--- Requirement ---
Reproduce every line of the records below character for character, keeping the original order and leaving nothing out.

*** Data for the task

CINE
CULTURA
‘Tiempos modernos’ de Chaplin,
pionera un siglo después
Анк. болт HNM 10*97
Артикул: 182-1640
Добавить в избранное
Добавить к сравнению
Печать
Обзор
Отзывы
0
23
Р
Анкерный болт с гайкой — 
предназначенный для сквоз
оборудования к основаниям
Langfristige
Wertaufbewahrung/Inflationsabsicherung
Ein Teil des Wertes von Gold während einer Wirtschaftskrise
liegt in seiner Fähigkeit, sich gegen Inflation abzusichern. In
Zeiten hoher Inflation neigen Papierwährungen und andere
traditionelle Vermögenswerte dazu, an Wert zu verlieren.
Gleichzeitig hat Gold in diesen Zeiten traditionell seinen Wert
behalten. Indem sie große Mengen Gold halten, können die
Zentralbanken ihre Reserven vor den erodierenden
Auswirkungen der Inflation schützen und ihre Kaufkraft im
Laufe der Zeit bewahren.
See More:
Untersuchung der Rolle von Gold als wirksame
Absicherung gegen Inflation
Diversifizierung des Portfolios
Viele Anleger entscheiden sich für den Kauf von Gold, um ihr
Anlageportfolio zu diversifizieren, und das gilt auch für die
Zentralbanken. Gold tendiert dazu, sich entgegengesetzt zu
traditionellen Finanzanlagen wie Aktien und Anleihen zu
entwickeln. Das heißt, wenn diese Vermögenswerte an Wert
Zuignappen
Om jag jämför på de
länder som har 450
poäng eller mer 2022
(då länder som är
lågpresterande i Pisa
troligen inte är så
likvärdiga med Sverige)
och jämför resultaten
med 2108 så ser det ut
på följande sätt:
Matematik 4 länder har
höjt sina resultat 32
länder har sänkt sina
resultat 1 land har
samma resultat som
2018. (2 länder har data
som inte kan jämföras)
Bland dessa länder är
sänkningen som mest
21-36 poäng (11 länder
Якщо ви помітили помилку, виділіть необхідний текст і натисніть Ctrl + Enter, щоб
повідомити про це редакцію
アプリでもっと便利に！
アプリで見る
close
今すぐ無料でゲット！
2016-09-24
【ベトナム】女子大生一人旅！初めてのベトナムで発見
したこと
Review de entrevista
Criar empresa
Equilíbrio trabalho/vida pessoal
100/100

******

--- Task output ---
CINE
CULTURA
‘Tiempos modernos’ de Chaplin,
pionera un siglo después
Анк. болт HNM 10*97
Артикул: 182-1640
Добавить в избранное
Добавить к сравнению
Печать
Обзор
Отзывы
0
23
Р
Анкерный болт с гайкой — 
предназначенный для сквоз
оборудования к основаниям
Langfristige
Wertaufbewahrung/Inflationsabsicherung
Ein Teil des Wertes von Gold während einer Wirtschaftskrise
liegt in seiner Fähigkeit, sich gegen Inflation abzusichern. In
Zeiten hoher Inflation neigen Papierwährungen und andere
traditionelle Vermögenswerte dazu, an Wert zu verlieren.
Gleichzeitig hat Gold in diesen Zeiten traditionell seinen Wert
behalten. Indem sie große Mengen Gold halten, können die
Zentralbanken ihre Reserven vor den erodierenden
Auswirkungen der Inflation schützen und ihre Kaufkraft im
Laufe der Zeit bewahren.
See More:
Untersuchung der Rolle von Gold als wirksame
Absicherung gegen Inflation
Diversifizierung des Portfolios
Viele Anleger entscheiden sich für den Kauf von Gold, um ihr
Anlageportfolio zu diversifizieren, und das gilt auch für die
Zentralbanken. Gold tendiert dazu, sich entgegengesetzt zu
traditionellen Finanzanlagen wie Aktien und Anleihen zu
entwickeln. Das heißt, wenn diese Vermögenswerte an Wert
Zuignappen
Om jag jämför på de
länder som har 450
poäng eller mer 2022
(då länder som är
lågpresterande i Pisa
troligen inte är så
likvärdiga med Sverige)
och jämför resultaten
med 2108 så ser det ut
på följande sätt:
Matematik 4 länder har
höjt sina resultat 32
länder har sänkt sina
resultat 1 land har
samma resultat som
2018. (2 länder har data
som inte kan jämföras)
Bland dessa länder är
sänkningen som mest
21-36 poäng (11 länder
Якщо ви помітили помилку, виділіть необхідний текст і натисніть Ctrl + Enter, щоб
повідомити про це редакцію
アプリでもっと便利に！
アプリで見る
close
今すぐ無料でゲット！
2016-09-24
【ベトナム】女子大生一人旅！初めてのベトナムで発見
したこと
Review de entrevista
Criar empresa
Equilíbrio trabalho/vida pessoal
100/100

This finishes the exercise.